Tuesday, May 15, 2007

Paris Belongs to Us

Jacques Rivette's Paris Belongs To Us (Paris nous appartient) was an exhilirating experience. A very nice BFI print played to an appreciative crowd at the Siskel as part of the Rivette retrospective (I already have my tickets for Out 1). The first ten minutes of the film is packed with Hitchcock references: the credits roll over images of Paris shot from a train (which for Rivette is by definition Hitchcockian), the first post-credits shot is taken directly from Rear Window, a production of Shakespeare's Pericles keeps replaying a scene including the phrase "South by Southwest" (the title "North by Northwest" comes from Hamlet), and, of course, the heroine is immediately surrounding by paranoia-feeding conspiracies of murder, suicide and international intrigue. The heroine, Anne (Betty Schneider), is just on the periphery of a dense and convoluted web of mystery and violence, which seems to involve her brother and seems to involve a man with whom she's fallen in love. Everyone has secrets, except for Anne. Anne's a student who doesn't bother showing up for her exams. She tries acting, but ends up losing her part and losing interest in the whole endeavor. She tries to get to the bottom of these intrigues and secrets, but never quite figures it out and fails to save anyone (or even to accurately predict who's in danger).

Paris Belongs To Us, with Anne at its center, is like a Hitchcock film told from the perspective of the Pat Hitchcock character - the peripheral little sister figure not implicated in but curious about the mysteries and the dangers just to the side of her; acting nosey and butting into the complicated, enigmatic plots. Anne even looks like Pat Hitchock: slightly plump ("movie plump") but still pretty, poofy 50s hair, smiley and kind of bookish. (And I could swear that Rivette modeled Anne's wardrobe after Pat Hitchcock's.) She's never personally threatened, and never witnesses or finds evidence of any crimes. She finds herself frustratingly outside of the sinister elements swirling around her - like a film lover who walks into a movie, but she can't find the good parts on her own.

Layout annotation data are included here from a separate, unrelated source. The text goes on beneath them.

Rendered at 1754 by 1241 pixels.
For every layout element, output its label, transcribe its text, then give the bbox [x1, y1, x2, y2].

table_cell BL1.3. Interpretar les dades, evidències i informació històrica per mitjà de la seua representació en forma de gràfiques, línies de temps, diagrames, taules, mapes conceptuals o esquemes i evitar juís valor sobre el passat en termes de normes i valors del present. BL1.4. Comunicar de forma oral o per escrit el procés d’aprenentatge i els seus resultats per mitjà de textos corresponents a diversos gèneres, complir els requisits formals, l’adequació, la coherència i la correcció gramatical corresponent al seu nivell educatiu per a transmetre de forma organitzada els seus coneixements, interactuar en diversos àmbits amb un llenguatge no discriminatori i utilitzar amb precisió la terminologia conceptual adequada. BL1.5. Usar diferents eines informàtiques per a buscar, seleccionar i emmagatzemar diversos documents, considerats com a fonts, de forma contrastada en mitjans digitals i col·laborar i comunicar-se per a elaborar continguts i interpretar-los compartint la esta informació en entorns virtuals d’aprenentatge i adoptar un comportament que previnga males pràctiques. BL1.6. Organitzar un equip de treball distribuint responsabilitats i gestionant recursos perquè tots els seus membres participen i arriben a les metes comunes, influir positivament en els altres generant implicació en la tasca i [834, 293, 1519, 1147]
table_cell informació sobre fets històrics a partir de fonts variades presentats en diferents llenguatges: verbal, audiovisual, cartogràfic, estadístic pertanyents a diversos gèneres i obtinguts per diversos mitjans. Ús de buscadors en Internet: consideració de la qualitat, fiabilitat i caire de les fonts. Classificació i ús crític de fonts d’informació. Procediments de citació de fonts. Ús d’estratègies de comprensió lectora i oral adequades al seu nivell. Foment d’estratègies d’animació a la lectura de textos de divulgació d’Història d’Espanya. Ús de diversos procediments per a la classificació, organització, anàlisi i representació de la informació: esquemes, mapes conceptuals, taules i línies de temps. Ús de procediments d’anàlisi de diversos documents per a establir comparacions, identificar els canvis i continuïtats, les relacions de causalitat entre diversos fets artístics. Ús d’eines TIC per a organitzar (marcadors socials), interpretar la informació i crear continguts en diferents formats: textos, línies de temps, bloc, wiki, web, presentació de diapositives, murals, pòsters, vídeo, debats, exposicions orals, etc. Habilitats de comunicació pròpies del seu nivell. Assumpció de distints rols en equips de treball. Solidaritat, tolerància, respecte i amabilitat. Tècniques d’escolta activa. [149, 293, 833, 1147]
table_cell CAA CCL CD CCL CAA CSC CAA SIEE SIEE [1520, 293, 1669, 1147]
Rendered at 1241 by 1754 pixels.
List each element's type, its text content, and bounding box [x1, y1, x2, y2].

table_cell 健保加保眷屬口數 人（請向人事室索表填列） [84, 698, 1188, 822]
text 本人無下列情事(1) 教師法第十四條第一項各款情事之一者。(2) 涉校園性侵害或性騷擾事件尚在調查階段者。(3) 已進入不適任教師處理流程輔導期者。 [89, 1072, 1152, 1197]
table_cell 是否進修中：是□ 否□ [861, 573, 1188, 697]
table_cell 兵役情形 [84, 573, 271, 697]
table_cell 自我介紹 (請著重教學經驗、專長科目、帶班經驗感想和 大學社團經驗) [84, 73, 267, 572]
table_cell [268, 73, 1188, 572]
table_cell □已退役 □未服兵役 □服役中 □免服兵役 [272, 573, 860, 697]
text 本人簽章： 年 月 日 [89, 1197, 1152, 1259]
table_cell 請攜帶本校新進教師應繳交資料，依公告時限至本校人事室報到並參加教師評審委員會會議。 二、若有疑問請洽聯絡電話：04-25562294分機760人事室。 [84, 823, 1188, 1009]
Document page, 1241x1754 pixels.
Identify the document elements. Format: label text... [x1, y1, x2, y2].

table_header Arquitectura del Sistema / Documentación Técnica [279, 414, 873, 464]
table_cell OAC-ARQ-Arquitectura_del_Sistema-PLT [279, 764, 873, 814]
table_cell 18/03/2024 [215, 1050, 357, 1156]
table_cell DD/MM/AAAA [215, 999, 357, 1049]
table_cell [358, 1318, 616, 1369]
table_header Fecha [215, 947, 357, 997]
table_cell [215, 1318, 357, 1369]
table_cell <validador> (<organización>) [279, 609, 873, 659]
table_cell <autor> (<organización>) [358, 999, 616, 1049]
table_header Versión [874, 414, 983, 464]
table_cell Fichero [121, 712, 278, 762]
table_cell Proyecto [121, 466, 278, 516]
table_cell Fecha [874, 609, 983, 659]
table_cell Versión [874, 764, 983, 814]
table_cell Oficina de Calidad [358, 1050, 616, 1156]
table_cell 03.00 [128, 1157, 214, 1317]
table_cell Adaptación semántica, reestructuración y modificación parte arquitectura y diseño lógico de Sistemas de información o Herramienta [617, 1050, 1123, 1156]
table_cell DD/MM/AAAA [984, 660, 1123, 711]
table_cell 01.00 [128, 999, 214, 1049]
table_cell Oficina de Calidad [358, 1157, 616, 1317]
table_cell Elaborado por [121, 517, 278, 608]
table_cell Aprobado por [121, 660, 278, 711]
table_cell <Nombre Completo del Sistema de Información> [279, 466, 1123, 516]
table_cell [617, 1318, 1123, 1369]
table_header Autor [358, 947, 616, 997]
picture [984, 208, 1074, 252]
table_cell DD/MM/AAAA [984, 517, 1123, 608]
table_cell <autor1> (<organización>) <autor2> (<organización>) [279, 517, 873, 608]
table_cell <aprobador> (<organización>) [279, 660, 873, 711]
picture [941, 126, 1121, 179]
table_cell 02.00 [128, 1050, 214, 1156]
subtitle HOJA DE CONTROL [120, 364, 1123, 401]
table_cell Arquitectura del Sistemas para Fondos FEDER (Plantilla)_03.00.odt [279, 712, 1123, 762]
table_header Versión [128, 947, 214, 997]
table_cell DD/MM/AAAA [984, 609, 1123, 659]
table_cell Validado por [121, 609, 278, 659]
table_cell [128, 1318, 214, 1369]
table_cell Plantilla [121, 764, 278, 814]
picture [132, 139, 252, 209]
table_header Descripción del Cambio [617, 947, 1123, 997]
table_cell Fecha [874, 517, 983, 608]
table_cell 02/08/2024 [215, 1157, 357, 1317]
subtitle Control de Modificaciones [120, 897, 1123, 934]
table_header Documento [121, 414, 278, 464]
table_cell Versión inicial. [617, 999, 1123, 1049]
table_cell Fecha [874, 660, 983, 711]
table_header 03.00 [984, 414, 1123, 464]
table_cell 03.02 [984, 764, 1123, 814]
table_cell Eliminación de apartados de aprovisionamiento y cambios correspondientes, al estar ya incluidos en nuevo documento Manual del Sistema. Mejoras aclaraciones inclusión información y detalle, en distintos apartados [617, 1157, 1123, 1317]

Betty Schneider, the actress who plays Anne, is wonderful. She only appeared in a handful of movies, but has one other major screen credit. Major to me, anyway. She was in Jacques Tati's Mon Oncle playing the daughter of Hulot's landlady. We see her grow up as the film progresses. Her seemingly innocent crush on Hulot at the beginning of the film provokes a paternal pat on the head. At the end of the film, she's mature enough (and dressing accordingly) that Hulot's too embarassed to treat her like a child (and definitely too embarassed to treat her like a woman...). He gives his customary paternal greeting to her mother instead.